Onion paste of one onion
Ginger-garlic paste: 2 tsp.
Tomato puree of one tomato
Salt to taste
Red chilli powder: 1/2 tsp.
- Soak the chana in water overnight or for at least 8-10 hours, they will double in size. Wash and pressure cook with 2 cups water till they are soft. Let the pressure settle and then open the pressure cooker. Don't throw the water.
- Heat oil in a pan and add the cumin, cloves, cardamom, bay leaf and sauté them. Add the onion paste and mix well. Let cook until the paste starts browning and leaving oil on the edges.
- Add the ginger garlic paste and fry for two minutes. Add the tomato puree and add salt, red chilli and a pinch of garam masala (optional). Mix well and fry until the tomatoes are cooked and the masala leaves oil on the sides.

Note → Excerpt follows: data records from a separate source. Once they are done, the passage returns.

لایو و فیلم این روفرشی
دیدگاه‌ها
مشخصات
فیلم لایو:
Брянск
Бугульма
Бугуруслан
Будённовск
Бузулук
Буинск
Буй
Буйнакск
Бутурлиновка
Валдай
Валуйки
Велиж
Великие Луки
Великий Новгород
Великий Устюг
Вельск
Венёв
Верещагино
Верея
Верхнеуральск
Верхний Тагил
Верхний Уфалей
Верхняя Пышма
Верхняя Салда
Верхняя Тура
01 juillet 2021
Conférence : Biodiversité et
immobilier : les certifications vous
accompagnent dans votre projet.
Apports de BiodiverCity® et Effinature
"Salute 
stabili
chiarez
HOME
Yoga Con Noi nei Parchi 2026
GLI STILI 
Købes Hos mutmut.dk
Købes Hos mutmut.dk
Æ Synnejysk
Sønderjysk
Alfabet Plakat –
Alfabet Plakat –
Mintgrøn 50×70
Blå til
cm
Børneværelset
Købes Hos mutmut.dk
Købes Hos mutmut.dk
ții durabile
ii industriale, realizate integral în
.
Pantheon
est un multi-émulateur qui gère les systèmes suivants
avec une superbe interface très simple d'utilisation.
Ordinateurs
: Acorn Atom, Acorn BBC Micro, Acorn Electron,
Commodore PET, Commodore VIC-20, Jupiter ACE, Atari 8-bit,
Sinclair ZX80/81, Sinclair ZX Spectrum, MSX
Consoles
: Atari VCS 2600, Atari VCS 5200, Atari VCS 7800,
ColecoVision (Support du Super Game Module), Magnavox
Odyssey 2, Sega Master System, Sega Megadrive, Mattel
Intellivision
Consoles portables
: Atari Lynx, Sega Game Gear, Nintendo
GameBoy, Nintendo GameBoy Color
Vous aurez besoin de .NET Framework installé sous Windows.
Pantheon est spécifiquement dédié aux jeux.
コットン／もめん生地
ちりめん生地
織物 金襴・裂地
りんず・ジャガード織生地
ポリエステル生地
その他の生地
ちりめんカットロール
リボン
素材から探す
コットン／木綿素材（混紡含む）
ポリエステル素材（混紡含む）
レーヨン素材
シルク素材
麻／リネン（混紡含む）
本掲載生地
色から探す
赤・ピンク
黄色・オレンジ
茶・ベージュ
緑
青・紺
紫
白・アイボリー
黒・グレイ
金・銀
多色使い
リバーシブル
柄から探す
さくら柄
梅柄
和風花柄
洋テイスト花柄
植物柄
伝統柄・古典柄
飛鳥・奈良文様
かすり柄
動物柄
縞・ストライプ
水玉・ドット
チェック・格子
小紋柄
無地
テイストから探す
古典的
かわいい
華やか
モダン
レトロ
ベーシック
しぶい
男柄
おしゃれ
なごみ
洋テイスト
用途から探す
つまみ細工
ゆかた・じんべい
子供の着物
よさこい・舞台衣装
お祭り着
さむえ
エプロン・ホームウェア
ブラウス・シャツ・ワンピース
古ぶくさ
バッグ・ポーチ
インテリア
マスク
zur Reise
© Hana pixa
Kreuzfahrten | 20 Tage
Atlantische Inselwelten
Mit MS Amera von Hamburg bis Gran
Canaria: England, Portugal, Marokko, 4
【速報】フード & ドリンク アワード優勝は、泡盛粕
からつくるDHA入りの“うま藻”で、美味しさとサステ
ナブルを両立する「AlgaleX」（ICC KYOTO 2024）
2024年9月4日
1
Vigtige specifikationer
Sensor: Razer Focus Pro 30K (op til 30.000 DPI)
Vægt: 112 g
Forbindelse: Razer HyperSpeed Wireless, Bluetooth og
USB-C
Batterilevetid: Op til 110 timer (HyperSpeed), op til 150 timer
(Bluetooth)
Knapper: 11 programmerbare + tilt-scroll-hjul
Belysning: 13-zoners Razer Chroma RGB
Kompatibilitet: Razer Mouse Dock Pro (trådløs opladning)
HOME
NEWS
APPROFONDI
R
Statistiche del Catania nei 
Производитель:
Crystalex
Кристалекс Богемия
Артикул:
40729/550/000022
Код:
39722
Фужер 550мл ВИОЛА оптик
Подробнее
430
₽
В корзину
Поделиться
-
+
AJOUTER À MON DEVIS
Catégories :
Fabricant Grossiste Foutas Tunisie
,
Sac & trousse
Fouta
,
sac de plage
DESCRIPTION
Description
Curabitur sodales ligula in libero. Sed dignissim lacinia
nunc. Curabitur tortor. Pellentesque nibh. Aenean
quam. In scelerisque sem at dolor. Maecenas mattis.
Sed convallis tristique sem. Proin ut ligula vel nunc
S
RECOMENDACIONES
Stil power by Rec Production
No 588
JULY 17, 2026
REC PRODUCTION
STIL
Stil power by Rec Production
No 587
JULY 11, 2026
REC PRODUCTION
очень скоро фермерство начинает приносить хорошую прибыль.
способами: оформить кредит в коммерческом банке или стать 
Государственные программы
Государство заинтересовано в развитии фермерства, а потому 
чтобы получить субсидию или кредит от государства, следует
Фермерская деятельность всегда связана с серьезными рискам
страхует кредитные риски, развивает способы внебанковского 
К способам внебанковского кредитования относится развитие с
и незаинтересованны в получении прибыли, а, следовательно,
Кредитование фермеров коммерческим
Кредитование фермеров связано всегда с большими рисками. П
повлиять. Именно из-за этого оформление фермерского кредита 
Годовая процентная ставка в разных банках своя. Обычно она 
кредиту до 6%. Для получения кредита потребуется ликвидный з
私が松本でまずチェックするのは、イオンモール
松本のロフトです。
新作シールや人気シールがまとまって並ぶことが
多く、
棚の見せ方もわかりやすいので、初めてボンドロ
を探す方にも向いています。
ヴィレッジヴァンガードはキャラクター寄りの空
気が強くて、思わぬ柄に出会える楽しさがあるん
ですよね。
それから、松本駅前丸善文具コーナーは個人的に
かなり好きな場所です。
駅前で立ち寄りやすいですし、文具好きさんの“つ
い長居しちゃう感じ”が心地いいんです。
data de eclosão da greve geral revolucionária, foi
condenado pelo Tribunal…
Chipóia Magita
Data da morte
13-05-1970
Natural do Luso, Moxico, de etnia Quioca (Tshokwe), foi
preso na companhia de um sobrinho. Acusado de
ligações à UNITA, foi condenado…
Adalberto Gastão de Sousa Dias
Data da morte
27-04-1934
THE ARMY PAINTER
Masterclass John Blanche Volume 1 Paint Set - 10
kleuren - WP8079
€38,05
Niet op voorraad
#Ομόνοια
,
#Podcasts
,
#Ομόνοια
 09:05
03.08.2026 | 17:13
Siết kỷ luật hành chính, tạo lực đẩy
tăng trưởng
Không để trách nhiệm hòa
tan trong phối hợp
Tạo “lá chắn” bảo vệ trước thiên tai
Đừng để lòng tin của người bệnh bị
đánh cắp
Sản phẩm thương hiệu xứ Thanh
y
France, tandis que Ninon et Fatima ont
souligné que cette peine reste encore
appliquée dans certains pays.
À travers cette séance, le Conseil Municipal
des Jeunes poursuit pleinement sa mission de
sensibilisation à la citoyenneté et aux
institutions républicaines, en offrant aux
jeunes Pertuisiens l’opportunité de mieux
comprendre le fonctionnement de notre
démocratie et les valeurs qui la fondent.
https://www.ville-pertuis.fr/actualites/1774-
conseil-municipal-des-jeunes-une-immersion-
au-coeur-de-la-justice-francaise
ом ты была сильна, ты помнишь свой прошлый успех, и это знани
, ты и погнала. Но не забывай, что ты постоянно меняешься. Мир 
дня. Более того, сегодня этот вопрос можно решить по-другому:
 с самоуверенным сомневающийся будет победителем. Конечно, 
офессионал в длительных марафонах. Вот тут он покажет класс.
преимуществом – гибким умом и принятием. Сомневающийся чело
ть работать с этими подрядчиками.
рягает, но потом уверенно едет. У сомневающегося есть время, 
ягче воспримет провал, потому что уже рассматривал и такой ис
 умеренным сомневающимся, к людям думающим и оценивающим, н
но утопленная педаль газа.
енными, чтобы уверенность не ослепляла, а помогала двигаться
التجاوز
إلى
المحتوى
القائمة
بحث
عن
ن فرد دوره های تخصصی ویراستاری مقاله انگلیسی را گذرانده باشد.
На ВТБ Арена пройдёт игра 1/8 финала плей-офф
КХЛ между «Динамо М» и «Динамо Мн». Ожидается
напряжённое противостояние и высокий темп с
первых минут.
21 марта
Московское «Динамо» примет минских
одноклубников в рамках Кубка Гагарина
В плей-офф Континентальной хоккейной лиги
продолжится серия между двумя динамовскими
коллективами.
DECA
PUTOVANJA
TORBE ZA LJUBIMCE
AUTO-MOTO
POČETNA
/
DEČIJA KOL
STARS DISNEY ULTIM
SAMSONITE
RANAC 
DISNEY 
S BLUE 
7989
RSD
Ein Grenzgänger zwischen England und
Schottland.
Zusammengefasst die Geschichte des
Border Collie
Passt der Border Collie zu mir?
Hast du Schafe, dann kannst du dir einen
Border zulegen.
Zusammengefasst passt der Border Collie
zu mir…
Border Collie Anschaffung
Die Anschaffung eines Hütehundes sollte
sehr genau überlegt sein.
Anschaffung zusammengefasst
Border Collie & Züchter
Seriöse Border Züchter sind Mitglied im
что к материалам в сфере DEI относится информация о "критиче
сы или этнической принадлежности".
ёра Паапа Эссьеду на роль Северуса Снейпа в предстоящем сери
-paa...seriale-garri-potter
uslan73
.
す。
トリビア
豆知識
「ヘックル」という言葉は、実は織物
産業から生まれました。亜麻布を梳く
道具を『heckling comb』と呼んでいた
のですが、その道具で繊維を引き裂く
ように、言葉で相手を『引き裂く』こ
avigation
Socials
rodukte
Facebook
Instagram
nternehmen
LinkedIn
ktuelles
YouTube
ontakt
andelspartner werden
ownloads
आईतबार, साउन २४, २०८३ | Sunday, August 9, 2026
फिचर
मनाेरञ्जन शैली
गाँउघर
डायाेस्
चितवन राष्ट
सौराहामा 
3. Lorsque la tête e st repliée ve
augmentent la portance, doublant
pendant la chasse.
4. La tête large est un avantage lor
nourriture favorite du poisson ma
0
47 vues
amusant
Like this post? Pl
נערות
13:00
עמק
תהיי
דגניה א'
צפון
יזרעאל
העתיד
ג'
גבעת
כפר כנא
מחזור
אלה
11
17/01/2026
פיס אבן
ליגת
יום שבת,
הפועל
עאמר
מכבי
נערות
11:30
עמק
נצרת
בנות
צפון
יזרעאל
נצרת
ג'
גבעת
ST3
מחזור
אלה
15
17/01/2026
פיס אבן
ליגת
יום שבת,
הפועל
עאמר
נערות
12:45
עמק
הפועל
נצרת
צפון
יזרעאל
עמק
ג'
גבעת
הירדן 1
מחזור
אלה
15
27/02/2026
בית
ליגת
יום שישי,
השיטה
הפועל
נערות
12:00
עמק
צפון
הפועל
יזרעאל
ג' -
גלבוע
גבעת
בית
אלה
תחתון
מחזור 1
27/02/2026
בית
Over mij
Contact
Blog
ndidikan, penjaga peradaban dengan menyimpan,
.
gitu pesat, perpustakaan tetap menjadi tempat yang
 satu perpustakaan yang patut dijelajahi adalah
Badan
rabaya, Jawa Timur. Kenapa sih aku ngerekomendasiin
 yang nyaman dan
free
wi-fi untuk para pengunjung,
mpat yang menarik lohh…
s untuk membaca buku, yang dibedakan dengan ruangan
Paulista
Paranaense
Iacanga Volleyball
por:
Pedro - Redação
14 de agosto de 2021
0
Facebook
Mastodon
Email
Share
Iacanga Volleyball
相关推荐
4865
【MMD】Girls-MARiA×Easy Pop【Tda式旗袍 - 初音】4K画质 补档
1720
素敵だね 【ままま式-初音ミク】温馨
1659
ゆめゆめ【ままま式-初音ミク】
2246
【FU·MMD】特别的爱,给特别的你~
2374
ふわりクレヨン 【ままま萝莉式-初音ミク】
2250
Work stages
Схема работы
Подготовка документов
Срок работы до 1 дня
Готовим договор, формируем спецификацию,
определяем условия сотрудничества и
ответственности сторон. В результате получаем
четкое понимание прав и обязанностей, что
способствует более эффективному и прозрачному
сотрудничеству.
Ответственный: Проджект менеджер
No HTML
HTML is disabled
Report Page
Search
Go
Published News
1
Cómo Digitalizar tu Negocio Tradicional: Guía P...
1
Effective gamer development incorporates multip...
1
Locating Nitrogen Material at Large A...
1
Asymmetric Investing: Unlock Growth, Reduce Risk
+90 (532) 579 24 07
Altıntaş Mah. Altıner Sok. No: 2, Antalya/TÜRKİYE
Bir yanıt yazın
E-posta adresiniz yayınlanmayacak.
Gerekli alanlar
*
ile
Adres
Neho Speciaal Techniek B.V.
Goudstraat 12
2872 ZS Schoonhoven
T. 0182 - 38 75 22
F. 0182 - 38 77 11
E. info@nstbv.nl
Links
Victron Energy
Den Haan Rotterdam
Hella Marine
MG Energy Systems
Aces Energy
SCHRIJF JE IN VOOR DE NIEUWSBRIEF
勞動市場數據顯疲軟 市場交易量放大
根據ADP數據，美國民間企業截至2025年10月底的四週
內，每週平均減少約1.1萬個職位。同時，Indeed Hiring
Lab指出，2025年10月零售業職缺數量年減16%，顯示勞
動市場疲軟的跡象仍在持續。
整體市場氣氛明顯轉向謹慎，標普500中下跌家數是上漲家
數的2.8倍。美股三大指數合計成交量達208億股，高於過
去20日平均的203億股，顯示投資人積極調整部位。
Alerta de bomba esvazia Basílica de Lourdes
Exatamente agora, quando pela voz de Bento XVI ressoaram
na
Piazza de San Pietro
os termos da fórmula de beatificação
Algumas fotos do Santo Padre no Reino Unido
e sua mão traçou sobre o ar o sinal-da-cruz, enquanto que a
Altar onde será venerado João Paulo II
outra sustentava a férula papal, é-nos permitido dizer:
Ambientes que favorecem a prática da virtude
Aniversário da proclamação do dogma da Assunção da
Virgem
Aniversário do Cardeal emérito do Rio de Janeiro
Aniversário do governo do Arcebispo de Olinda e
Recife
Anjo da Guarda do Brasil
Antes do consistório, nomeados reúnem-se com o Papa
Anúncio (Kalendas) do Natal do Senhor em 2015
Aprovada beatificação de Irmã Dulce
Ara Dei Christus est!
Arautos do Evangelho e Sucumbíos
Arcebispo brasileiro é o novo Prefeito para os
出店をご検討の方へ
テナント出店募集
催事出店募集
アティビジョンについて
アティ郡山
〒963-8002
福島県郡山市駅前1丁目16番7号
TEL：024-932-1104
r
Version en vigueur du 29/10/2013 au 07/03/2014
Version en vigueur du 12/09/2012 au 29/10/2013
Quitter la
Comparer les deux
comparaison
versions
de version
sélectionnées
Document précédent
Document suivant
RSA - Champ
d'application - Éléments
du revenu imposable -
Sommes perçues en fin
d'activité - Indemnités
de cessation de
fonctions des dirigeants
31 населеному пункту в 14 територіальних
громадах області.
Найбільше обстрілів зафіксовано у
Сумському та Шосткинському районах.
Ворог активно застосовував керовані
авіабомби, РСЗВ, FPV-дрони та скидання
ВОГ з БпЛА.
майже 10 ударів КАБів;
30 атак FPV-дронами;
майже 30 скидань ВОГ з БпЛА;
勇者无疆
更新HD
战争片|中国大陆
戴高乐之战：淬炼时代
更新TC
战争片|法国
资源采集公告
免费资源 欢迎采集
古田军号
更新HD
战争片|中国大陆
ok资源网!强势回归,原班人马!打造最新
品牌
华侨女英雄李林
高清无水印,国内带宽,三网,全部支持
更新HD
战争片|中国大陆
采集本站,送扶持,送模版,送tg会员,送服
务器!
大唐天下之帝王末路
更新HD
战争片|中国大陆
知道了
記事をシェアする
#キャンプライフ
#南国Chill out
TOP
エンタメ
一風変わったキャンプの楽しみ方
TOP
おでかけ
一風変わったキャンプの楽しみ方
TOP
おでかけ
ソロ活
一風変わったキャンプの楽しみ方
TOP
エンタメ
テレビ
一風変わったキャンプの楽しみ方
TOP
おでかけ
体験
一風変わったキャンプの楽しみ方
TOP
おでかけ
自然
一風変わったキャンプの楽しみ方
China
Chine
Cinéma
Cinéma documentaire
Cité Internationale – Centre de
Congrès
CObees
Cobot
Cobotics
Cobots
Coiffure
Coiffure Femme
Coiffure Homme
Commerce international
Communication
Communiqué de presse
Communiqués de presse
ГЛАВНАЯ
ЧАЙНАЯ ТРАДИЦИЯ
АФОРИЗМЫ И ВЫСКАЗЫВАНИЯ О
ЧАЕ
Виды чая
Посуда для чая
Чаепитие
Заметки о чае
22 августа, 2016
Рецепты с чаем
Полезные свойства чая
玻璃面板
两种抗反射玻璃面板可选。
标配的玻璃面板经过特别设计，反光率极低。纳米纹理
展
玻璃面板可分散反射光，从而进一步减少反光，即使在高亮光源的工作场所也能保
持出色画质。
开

- Now strain the boiled chana in a separate bowl and measure the water remaining in the pressure cooker. 2 cups water is needed to add to cook the rice, so discard more than two cups, if it is less, make up by adding more hot water to the pan with the cooked masala and mix well.
- Add the washed rice to the pan and mix well. Cover and let cook until the rice are 90% done on medium flame. Now open cover and mix the boiled chana along and cover again for 5 minutes.
- Turn off the heat and remain covered. Open after 10 minutes and garnish with coriander leaves (optional) and serve hot !!